Democrats denounced the Republican measure as a fraud. But Democrats
privately acknowledged that they were seeking to escape a political trap set by
the Republicans to box them into an unappealing choice: side with Mr. Murtha
and face criticism for backing a plan that American commanders say would
cripple the mission in Iraq or oppose their respected colleague and blunt
momentum for an overhaul of the administration's Iraq policy.
House Democrats greeted Mr. Murtha with a standing ovation on Friday as he
entered the chamber.
"This is a personal attack on one of the best members, one of the most
respected members of this House, and it is outrageous," said Representative Jim
McGovern, Democrat of Massachusetts.
While some 70 liberal Democrats who support ending American military
involvement in Iraq have praised Mr. Murtha's plan, many of his other party
colleagues appeared to harbor doubts. To a member, Democrats said they
respected the counsel of Mr. Murtha, a retired Marine colonel who has earned
bipartisan respect in his three decades in Congress as a champion of American
service members.
But many senior House Democrats, including Nancy Pelosi of California, the
Democratic leader, have distanced themselves from Mr. Murtha's resolution,
saying a phased withdrawal is a more prudent course. The House debate is likely
to stoke an intensifying partisan debate on Capitol Hill over the
administration's handling of the war, including how it used prewar intelligence
to justify the invasion of Iraq.
Democrats, including Senators Carl Levin of Michigan and Jack Reed of Rhode
Island, as well as Representative Jane Harman of California, the ranking
Democrat on the House Intelligence Committee, defended Mr. Murtha and gave
examples of what they said were faulty intelligence.

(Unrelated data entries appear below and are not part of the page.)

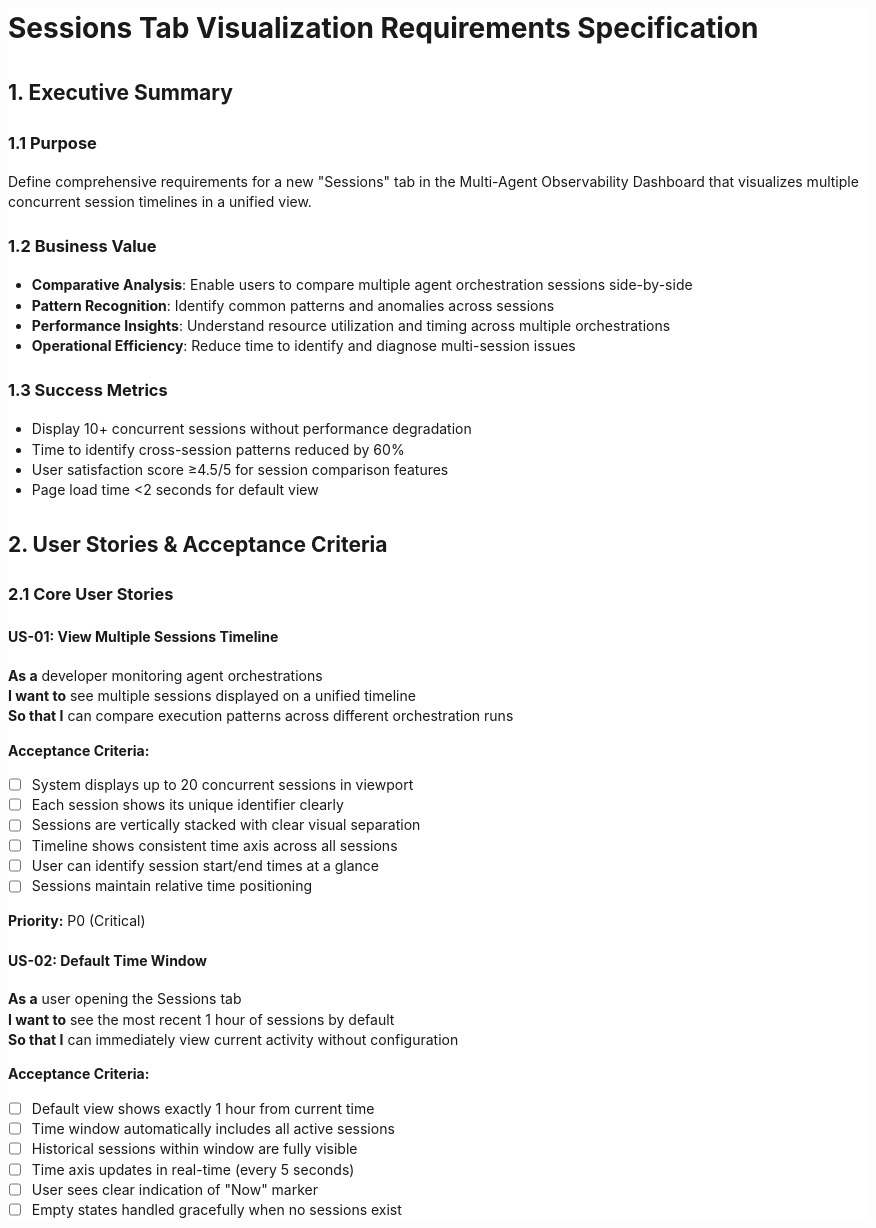# Sessions Tab Visualization Requirements Specification

## 1. Executive Summary

### 1.1 Purpose
Define comprehensive requirements for a new "Sessions" tab in the Multi-Agent Observability Dashboard that visualizes multiple concurrent session timelines in a unified view.

### 1.2 Business Value
- **Comparative Analysis**: Enable users to compare multiple agent orchestration sessions side-by-side
- **Pattern Recognition**: Identify common patterns and anomalies across sessions
- **Performance Insights**: Understand resource utilization and timing across multiple orchestrations
- **Operational Efficiency**: Reduce time to identify and diagnose multi-session issues

### 1.3 Success Metrics
- Display 10+ concurrent sessions without performance degradation
- Time to identify cross-session patterns reduced by 60%
- User satisfaction score ≥4.5/5 for session comparison features
- Page load time <2 seconds for default view

## 2. User Stories & Acceptance Criteria

### 2.1 Core User Stories

#### US-01: View Multiple Sessions Timeline
**As a** developer monitoring agent orchestrations  
**I want to** see multiple sessions displayed on a unified timeline  
**So that I** can compare execution patterns across different orchestration runs

**Acceptance Criteria:**
- [ ] System displays up to 20 concurrent sessions in viewport
- [ ] Each session shows its unique identifier clearly
- [ ] Sessions are vertically stacked with clear visual separation
- [ ] Timeline shows consistent time axis across all sessions
- [ ] User can identify session start/end times at a glance
- [ ] Sessions maintain relative time positioning

**Priority:** P0 (Critical)

#### US-02: Default Time Window
**As a** user opening the Sessions tab  
**I want to** see the most recent 1 hour of sessions by default  
**So that I** can immediately view current activity without configuration

**Acceptance Criteria:**
- [ ] Default view shows exactly 1 hour from current time
- [ ] Time window automatically includes all active sessions
- [ ] Historical sessions within window are fully visible
- [ ] Time axis updates in real-time (every 5 seconds)
- [ ] User sees clear indication of "Now" marker
- [ ] Empty states handled gracefully when no sessions exist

The House action comes just days after the Republican-controlled Senate
defeated a Democratic push to have Mr. Bush describe a timetable for
withdrawal. Underscoring unease by both parties about the war, though, the
Senate then approved a Republican statement that 2006 should be a year in which
conditions were created for the Iraqi government to take over more security
duties in the country and allow the United States to begin withdrawing.
Even as Republicans sought to make political hay from Mr. Murtha's plan,
Democrats defended him as a patriot.
"I won't stand for the Swift-boating of Jack Murtha," said Senator John
Kerry of Massachusetts, the Democratic presidential nominee in 2004. Mr. Kerry,
who is also a Vietnam veteran, was dogged during the campaign by a group called
Swift Boat Veterans for Truth that challenged his war record.
David E. Sanger contributed reporting from Korea for this article.